_WHAT IS NEEDED_
Every line of the records that contains "JSON" should be tallied, and only the resulting number returned.

_Stored data entries_
++++++++++
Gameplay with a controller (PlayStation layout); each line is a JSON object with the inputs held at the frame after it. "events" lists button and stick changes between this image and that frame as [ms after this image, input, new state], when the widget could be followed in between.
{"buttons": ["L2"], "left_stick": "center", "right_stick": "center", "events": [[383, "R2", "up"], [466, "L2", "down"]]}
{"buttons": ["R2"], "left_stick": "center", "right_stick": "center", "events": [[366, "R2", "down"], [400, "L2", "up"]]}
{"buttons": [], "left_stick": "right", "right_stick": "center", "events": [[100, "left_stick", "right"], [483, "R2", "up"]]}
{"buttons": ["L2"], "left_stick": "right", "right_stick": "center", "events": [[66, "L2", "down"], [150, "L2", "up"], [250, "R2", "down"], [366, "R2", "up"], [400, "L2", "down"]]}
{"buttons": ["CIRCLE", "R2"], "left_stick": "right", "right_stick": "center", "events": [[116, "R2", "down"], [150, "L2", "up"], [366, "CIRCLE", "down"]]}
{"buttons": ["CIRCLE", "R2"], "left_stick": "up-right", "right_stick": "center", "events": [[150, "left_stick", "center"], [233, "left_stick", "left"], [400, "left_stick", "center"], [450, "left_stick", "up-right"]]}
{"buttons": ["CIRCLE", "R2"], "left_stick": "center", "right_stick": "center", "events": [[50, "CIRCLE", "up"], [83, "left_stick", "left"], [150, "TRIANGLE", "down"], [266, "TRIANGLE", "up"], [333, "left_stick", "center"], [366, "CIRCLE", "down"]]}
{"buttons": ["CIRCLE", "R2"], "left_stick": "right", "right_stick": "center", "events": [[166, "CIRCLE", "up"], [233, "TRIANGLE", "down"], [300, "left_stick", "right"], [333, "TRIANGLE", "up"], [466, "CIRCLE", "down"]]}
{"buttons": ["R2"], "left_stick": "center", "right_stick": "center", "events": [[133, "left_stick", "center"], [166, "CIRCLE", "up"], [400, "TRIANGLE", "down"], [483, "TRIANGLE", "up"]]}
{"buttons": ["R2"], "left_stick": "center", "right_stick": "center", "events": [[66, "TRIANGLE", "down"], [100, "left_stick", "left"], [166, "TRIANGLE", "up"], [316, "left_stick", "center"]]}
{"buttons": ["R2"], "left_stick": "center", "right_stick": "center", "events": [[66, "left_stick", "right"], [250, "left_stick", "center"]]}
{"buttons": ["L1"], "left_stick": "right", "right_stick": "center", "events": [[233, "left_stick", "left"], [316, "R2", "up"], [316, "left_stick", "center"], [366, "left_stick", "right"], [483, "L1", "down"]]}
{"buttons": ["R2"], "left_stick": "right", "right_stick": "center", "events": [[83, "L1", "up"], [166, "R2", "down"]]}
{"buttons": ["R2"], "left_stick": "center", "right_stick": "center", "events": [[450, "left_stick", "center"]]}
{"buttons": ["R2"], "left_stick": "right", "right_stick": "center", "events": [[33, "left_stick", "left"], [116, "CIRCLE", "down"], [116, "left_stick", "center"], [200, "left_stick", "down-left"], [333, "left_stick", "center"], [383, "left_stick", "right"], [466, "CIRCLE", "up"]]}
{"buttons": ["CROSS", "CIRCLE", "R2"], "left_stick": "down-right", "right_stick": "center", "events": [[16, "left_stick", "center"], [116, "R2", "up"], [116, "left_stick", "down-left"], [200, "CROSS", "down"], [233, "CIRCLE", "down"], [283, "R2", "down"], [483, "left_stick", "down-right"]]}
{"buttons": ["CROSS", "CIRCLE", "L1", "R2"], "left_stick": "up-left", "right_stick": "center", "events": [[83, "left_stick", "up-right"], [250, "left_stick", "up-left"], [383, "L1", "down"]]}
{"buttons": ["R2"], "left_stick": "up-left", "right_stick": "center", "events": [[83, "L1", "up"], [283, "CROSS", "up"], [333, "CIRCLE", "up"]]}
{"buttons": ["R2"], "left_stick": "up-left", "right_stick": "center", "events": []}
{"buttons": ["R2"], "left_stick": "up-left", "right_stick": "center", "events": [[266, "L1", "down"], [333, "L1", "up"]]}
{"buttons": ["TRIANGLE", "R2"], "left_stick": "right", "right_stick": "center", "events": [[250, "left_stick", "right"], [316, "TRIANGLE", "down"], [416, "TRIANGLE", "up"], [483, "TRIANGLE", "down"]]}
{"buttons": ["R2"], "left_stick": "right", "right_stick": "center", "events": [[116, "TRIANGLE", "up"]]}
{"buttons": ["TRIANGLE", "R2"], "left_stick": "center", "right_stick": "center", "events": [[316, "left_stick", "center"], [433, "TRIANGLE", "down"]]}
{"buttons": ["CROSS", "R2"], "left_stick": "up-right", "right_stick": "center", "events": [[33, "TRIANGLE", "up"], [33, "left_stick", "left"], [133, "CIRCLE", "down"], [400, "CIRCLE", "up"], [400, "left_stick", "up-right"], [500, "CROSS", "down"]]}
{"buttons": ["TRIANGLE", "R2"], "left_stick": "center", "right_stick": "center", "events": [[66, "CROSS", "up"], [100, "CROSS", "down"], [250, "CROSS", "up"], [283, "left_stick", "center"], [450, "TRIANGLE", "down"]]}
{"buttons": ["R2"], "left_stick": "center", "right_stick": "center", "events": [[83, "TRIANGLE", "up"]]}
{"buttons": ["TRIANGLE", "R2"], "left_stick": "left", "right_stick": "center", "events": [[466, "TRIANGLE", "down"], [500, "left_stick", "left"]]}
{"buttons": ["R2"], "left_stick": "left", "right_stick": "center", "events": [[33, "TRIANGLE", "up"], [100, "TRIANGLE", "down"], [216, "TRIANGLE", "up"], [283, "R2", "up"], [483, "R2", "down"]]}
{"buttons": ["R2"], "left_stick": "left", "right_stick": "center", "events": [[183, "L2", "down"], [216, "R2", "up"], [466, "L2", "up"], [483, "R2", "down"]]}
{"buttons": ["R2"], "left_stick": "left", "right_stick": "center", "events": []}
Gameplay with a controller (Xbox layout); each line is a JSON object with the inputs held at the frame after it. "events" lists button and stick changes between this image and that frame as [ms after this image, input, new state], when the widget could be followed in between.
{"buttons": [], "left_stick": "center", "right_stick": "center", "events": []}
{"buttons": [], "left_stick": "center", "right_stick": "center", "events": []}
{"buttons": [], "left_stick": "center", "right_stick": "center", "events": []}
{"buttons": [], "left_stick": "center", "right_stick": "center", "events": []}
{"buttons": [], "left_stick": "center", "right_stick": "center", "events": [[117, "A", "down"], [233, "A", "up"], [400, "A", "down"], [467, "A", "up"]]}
++++++++++
_EXERCISE SOLUTION_
2